Settings, Plan, and Audit Log
Each workspace has its own operational settings, an effective plan with sending limits, and an audit trail. All endpoints use JWT bearer authentication and require the X-Posta-Workspace-Id header.
These are the operational workspace settings and audit log, distinct from the per-user /api/v1/users/me/settings (personal notification preferences) and /api/v1/users/me/audit-log (personal security events).
Operational settings
Get settings
GET /api/v1/workspaces/current/settings
Any member may read the settings.
curl -X GET http://localhost:9000/api/v1/workspaces/current/settings \
-H "Authorization: Bearer <jwt>" \
-H "X-Posta-Workspace-Id: 1"
Response:
{
"data": {
"id": 1,
"workspace_id": 1,
"timezone": "UTC",
"default_sender_name": "",
"default_sender_email": "",
"webhook_retry_count": 3,
"api_key_expiry_days": 90,
"bounce_auto_suppress": true,
"require_verified_domain": false,
"created_at": "2026-05-31T10:00:00Z",
"updated_at": "2026-05-31T10:00:00Z"
}
}
| Field | Type | Default | Description |
|---|---|---|---|
timezone | string | UTC | Display/reporting timezone for the workspace |
default_sender_name | string | — | Default From name applied when none is given |
default_sender_email | string | — | Default From address applied when none is given |
webhook_retry_count | int | 3 | Number of delivery retries for outgoing webhooks |
api_key_expiry_days | int | 90 | Default lifetime for newly created API keys |
bounce_auto_suppress | bool | true | Auto-suppress recipients on hard bounce / complaint |
require_verified_domain | bool | false | Require a verified sending domain before sending |
Update settings
PUT /api/v1/workspaces/current/settings
Requires the admin level or higher (owner or admin).

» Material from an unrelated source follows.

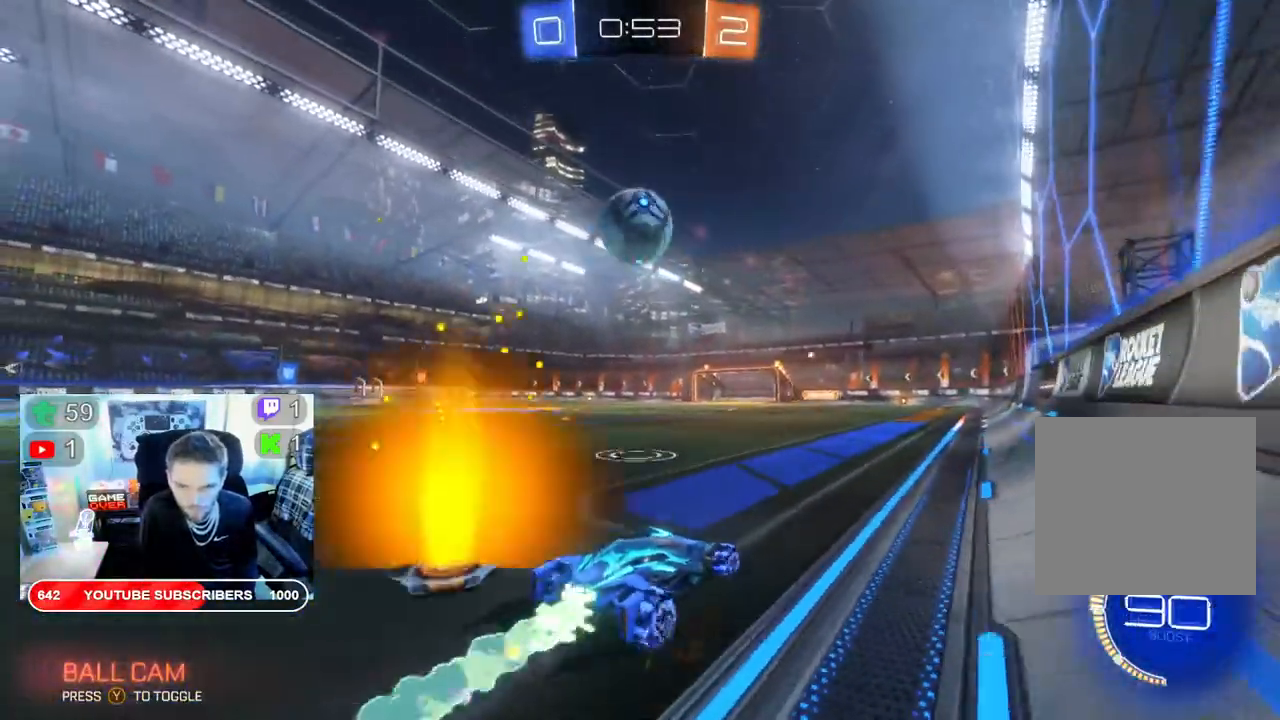
{"buttons": ["B", "R2"], "left_stick": "center", "right_stick": "center", "events": []}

Every field is optional; only the fields you include are changed.
{
"timezone": "Europe/Paris",
"default_sender_name": "Acme",
"default_sender_email": "no-reply@acme.com",
"webhook_retry_count": 5,
"api_key_expiry_days": 30,
"bounce_auto_suppress": true,
"require_verified_domain": true
}
curl -X PUT http://localhost:9000/api/v1/workspaces/current/settings \
-H "Authorization: Bearer <jwt>" \
-H "X-Posta-Workspace-Id: 1" \
-H "Content-Type: application/json" \
-d '{"require_verified_domain": true}'
The full settings object is returned on success.
Workspace plan
GET /api/v1/workspaces/current/plan
Returns the effective plan and limits for the active workspace. A workspace may have its own assigned plan; otherwise the default plan applies.
{
"data": {
"id": 2,
"name": "Pro",
"description": "",
"is_default": false,
"is_active": true,
"daily_rate_limit": 50000,
"hourly_rate_limit": 5000,
"max_attachment_size_mb": 25,
"max_batch_size": 1000,
"max_api_keys": 50,
"max_domains": 25,
"max_smtp_servers": 10,
"max_workspaces": 10,
"email_log_retention_days": 90,
"created_at": "2026-01-01T00:00:00Z",
"updated_at": "2026-01-01T00:00:00Z"
}
}
A limit of 0 means unlimited. Plans themselves are managed by platform administrators; see the Admin Panel documentation.
Workspace audit log
GET /api/v1/workspaces/current/audit-log
Returns the audit trail for the active workspace — events recorded with category = audit and scoped to this workspace. Requires the admin level or higher (owner or admin).
Query parameters:
| Parameter | Type | Default | Description |
|---|---|---|---|
page | int | 0 | Zero-based page index |
size | int | 20 | Page size |
category | string | — | Optional event category filter |
curl -X GET "http://localhost:9000/api/v1/workspaces/current/audit-log?page=0&size=20" \
-H "Authorization: Bearer <jwt>" \
-H "X-Posta-Workspace-Id: 1"
Each event has the following shape:
{
"id": 101,
"category": "audit",
"type": "member.role_updated",
"workspace_id": 1,
"actor_id": 42,
"actor_name": "Ada Lovelace",
"client_ip": "203.0.113.10",
"message": "Updated role for member 7 to editor",
"metadata": "{}",
"created_at": "2026-05-31T10:05:00Z"
}
The response is paginated; results are wrapped in the standard pageable envelope.